All entries below are to be reproduced precisely as they stand, without the pictures.
++++++++++++++++++++
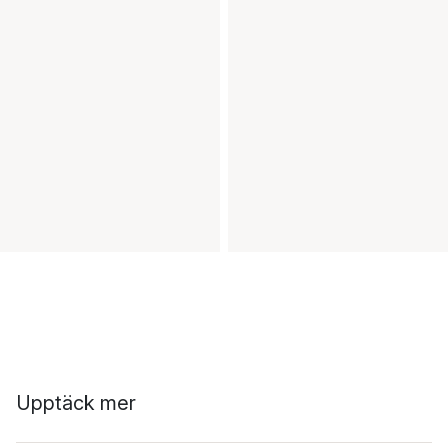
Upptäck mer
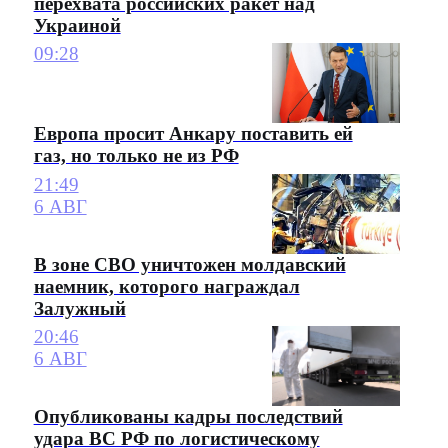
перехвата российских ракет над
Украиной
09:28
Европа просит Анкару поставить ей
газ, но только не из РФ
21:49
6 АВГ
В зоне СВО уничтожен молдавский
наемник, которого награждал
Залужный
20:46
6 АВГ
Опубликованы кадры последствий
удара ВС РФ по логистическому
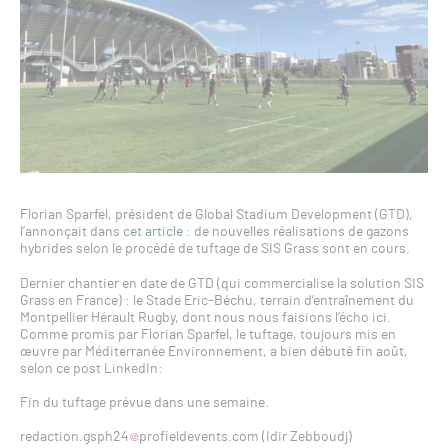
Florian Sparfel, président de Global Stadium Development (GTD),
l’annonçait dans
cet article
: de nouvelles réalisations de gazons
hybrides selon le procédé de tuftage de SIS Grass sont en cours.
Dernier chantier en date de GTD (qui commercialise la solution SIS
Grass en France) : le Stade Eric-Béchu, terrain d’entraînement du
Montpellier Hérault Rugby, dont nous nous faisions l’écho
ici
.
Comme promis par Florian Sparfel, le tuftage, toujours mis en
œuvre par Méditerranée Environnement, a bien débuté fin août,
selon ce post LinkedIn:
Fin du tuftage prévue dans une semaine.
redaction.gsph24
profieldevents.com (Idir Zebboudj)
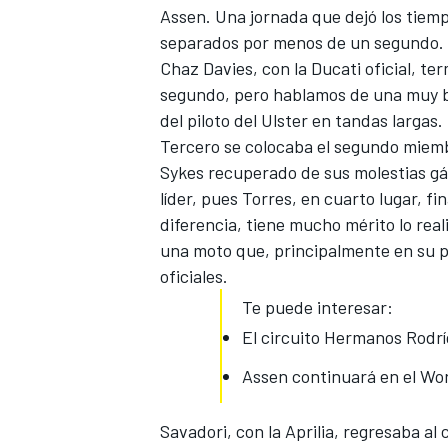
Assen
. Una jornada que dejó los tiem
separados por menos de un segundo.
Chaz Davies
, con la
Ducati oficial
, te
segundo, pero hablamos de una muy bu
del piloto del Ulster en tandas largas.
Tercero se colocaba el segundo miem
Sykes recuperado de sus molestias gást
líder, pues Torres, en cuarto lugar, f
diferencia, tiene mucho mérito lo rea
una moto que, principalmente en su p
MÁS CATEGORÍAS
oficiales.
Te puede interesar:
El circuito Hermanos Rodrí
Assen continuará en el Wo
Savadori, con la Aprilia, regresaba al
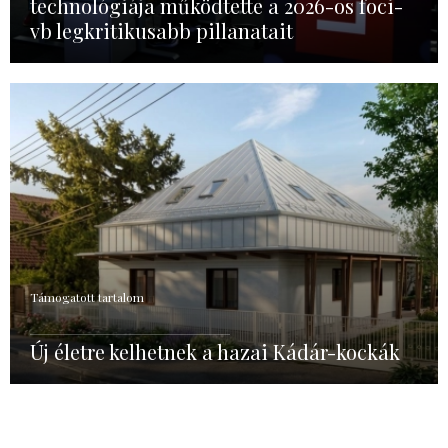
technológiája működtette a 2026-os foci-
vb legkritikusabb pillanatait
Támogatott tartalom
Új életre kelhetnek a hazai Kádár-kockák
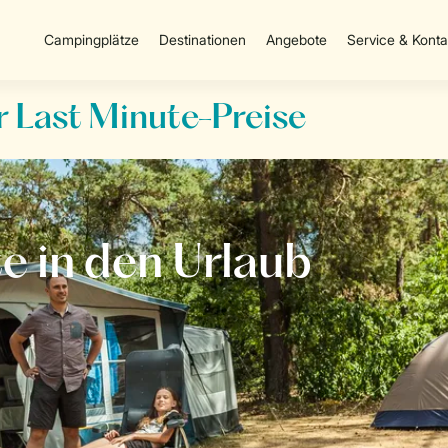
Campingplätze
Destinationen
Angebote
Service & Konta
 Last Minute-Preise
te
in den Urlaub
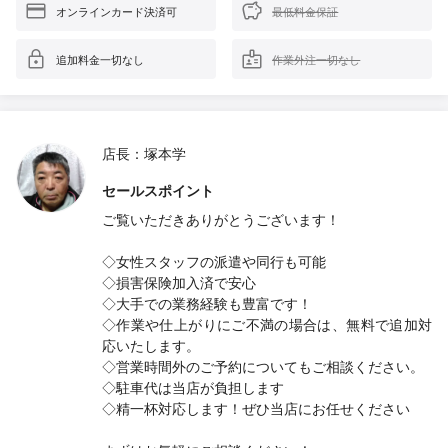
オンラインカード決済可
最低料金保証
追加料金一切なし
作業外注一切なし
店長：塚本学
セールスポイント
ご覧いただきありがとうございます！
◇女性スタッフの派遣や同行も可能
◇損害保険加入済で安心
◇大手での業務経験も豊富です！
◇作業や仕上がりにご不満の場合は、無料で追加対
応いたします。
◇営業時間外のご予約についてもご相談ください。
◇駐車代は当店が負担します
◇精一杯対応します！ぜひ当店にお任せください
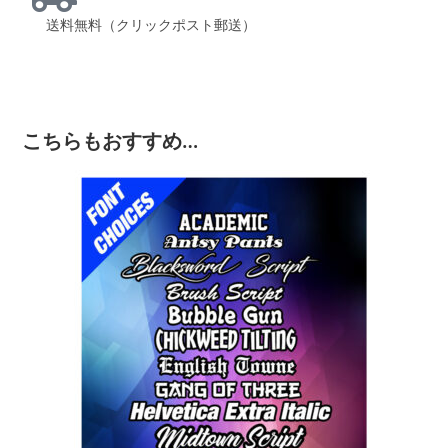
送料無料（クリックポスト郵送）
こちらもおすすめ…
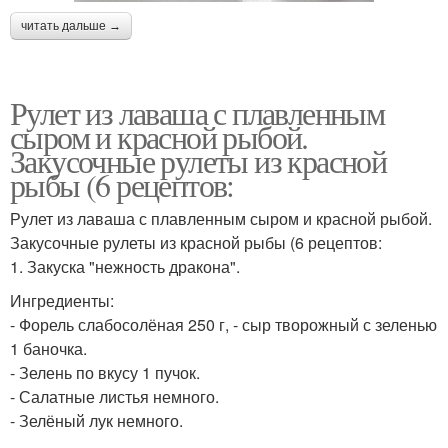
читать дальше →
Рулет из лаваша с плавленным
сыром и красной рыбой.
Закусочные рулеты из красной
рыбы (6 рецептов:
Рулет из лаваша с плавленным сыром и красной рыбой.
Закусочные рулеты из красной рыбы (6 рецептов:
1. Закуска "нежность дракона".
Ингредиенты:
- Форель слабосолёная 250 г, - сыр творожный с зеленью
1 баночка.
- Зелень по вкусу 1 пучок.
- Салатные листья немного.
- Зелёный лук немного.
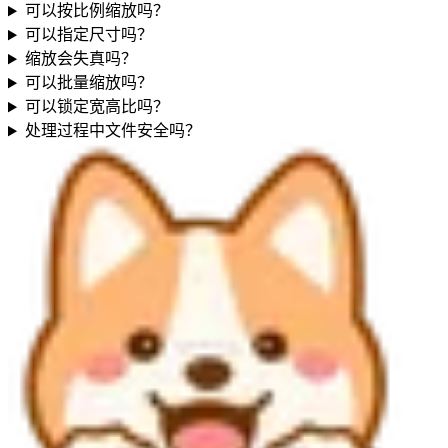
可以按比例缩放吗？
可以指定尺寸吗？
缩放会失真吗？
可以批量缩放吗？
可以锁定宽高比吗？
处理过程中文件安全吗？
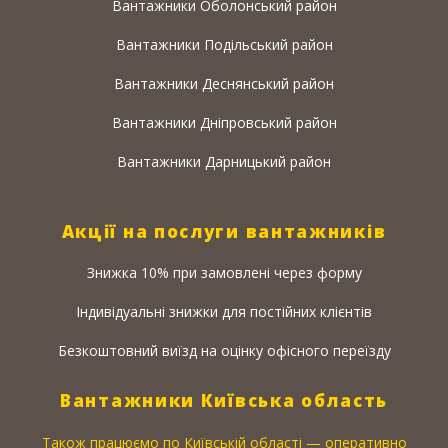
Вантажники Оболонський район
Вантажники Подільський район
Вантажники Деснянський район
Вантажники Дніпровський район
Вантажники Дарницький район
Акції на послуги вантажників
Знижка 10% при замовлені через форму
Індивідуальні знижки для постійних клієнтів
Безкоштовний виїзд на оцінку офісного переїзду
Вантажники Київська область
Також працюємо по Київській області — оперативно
++++++++++++++++++++
Output for this task —
Upptäck mer
перехвата российских ракет над
Украиной
09:28
Европа просит Анкару поставить ей
газ, но только не из РФ
21:49
6 АВГ
В зоне СВО уничтожен молдавский
наемник, которого награждал
Залужный
20:46
6 АВГ
Опубликованы кадры последствий
удара ВС РФ по логистическому
Florian Sparfel, président de Global Stadium Development (GTD),
l’annonçait dans
cet article
: de nouvelles réalisations de gazons
hybrides selon le procédé de tuftage de SIS Grass sont en cours.
Dernier chantier en date de GTD (qui commercialise la solution SIS
Grass en France) : le Stade Eric-Béchu, terrain d’entraînement du
Montpellier Hérault Rugby, dont nous nous faisions l’écho
ici
.
Comme promis par Florian Sparfel, le tuftage, toujours mis en
œuvre par Méditerranée Environnement, a bien débuté fin août,
selon ce post LinkedIn:
Fin du tuftage prévue dans une semaine.
redaction.gsph24
profieldevents.com (Idir Zebboudj)
Assen
. Una jornada que dejó los tiem
separados por menos de un segundo.
Chaz Davies
, con la
Ducati oficial
, te
segundo, pero hablamos de una muy bu
del piloto del Ulster en tandas largas.
Tercero se colocaba el segundo miem
Sykes recuperado de sus molestias gást
líder, pues Torres, en cuarto lugar, f
diferencia, tiene mucho mérito lo rea
una moto que, principalmente en su p
MÁS CATEGORÍAS
oficiales.
Te puede interesar:
El circuito Hermanos Rodrí
Assen continuará en el Wo
Savadori, con la Aprilia, regresaba al
technológiája működtette a 2026-os foci-
vb legkritikusabb pillanatait
Támogatott tartalom
Új életre kelhetnek a hazai Kádár-kockák
Campingplätze
Destinationen
Angebote
Service & Konta
 Last Minute-Preise
te
in den Urlaub
オンラインカード決済可
最低料金保証
追加料金一切なし
作業外注一切なし
店長：塚本学
セールスポイント
ご覧いただきありがとうございます！
◇女性スタッフの派遣や同行も可能
◇損害保険加入済で安心
◇大手での業務経験も豊富です！
◇作業や仕上がりにご不満の場合は、無料で追加対
応いたします。
◇営業時間外のご予約についてもご相談ください。
◇駐車代は当店が負担します
◇精一杯対応します！ぜひ当店にお任せください
送料無料（クリックポスト郵送）
こちらもおすすめ…
читать дальше →
Рулет из лаваша с плавленным
сыром и красной рыбой.
Закусочные рулеты из красной
рыбы (6 рецептов:
Рулет из лаваша с плавленным сыром и красной рыбой.
Закусочные рулеты из красной рыбы (6 рецептов:
1. Закуска "нежность дракона".
Ингредиенты:
- Форель слабосолёная 250 г, - сыр творожный с зеленью
1 баночка.
- Зелень по вкусу 1 пучок.
- Салатные листья немного.
- Зелёный лук немного.
可以按比例缩放吗？
可以指定尺寸吗？
缩放会失真吗？
可以批量缩放吗？
可以锁定宽高比吗？
处理过程中文件安全吗？
Вантажники Оболонський район
Вантажники Подільський район
Вантажники Деснянський район
Вантажники Дніпровський район
Вантажники Дарницький район
Акції на послуги вантажників
Знижка 10% при замовлені через форму
Індивідуальні знижки для постійних клієнтів
Безкоштовний виїзд на оцінку офісного переїзду
Вантажники Київська область
Також працюємо по Київській області — оперативно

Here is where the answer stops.